Hier après-midi, sur la section de Holywood Boulevard baptisée "Hollywood Walk of Fame", là où figurent plus de 2 000 étoiles honorant des stars du cinéma et de la musique, les Miracles dont l'ex-leader Smokey Robinson, Pete Moore, Claudette Robinson et Bobby Rogers ont inauguré leur étoile.
Smokey, 69 ans, qui ressemble de plus en plus à Tom Jones, utilise apparemment la même teinture que le chanteur gallois...
L'histoire des Miracles tient du... miracle. En 1959, un certain Berry Gordy décide de lancer une maison de disques à Detroit (Michigan) avec une poignée de dollars et un groupe du nom de Matadors. En honneur à sa ville natale, capitale de l'industrie automobile US, qu'on appelle dans le coin Motor Town, Gordy nomme sa compagnie Motown. Les Matadors, rebaptisé Miracles, ont pour leader Smokey Robinson. Chanteur de rhythm'n'blues, Smokey, fait partie de la catégorie "ténor black avec de la soul", un style notamment illustré par Marvin Gaye (futur poulain de la maison), qui est en fait une variation black du crooner blanc.
L'intuition de Gordy, c'est que si la musique sonne un peu moins noire, elle plaira au public blanc. Il ne faut pas oublier qu'à cette époque, l'intégration est loin d'être achevée (même si Detroit, en plein Midwest, n'a rien à voir avec une ville de l'Alabama ou du Mississippi, où la ségrégation règne toujours). En tout cas, le marché du disque est franchement segmenté, les labels noirs font de la musique pour les Noirs (longtemps, on a appelé ça des "race records") et les labels blanc de la musique pour les Blancs.
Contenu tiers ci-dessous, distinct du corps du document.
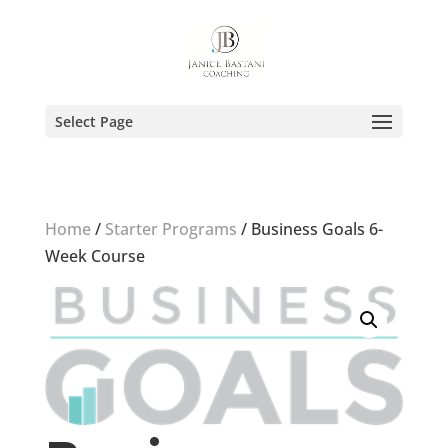
Select Page
Home
/
Starter Programs
/ Business Goals 6-
Week Course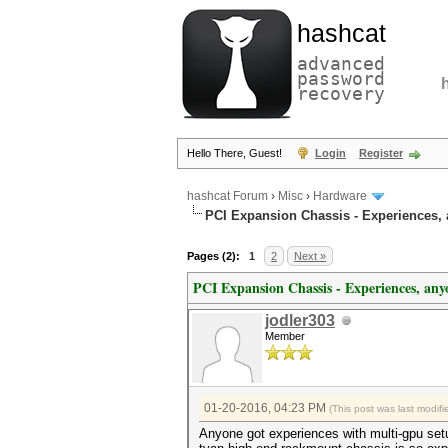
hashcat
advanced
password
recovery
Hello There, Guest!
Login
Register
hashcat Forum
›
Misc
›
Hardware
PCI Expansion Chassis - Experiences,
Pages (2):
1
2
Next »
PCI Expansion Chassis - Experiences, any
jodler303
Member
01-20-2016, 04:23 PM
(This post was last modi
Anyone got experiences with multi-gpu s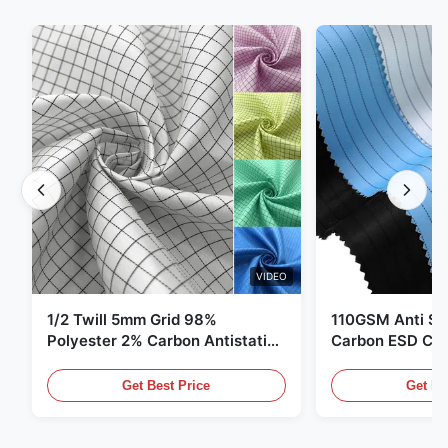
VIDEO
1/2 Twill 5mm Grid 98%
110GSM Anti Sta
Polyester 2% Carbon Antistatic
Carbon ESD Clot
Clothing
Get Best Price
Get Be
De même qu'à Memphis, Sam Phillips, patron de Sun Records et découvreur, entre autres, d'Elvis, Johnny Cash, BB King et Rufus Thomas, va réussir, à un niveau d'abord local, le "crossover", c'est-à-dire la réunion des publics blancs et noirs autour d'artistes noirs (ou blancs), Gordy va jouer cette carte avec son label.
De 1961 à 1971, Motown va placer 110 morceaux dans le Top 10 avec des artistes comme Stevie Wonder, Diana Ross et les Supremes, les Four Tops, et, bien sûr, les Jackson Five.
Associé de Berry Gordy et fer de lance de Motown (on l'appelle le "King de Motown"), Smokey Robinson (dont tout le monde, y compris les Beatles, a repris le "You've Really Got A Hold On Me"), n'est pas étranger à ce succès. Avec son ténor haut perché, des mélodies suaves mais funky, appuyées sur des choeurs et des cuivres bien R'n'B', il invente un style sexy et envoûtant qui va beaucoup aider les teenagers en socquettes blanches à emballer les soirs de bals du Bac.
Depuis, Smokey Robinson a quitté les Miracles, et s'est lancé dans une carrière solo jalonnée de succès. Il avait d'ailleurs eu droit à une étoile à son nom il y a déjà vingt ans.
Berry Gordy, Mary Wilson (une des trois Supremes) et Stevie Wonder étaient présents à la cérémonie sur Hollywood Boulevard. L'année 2009 sera d'ailleurs marquée par le cinquantième anniversaire de la compagnie de disques de Detroit.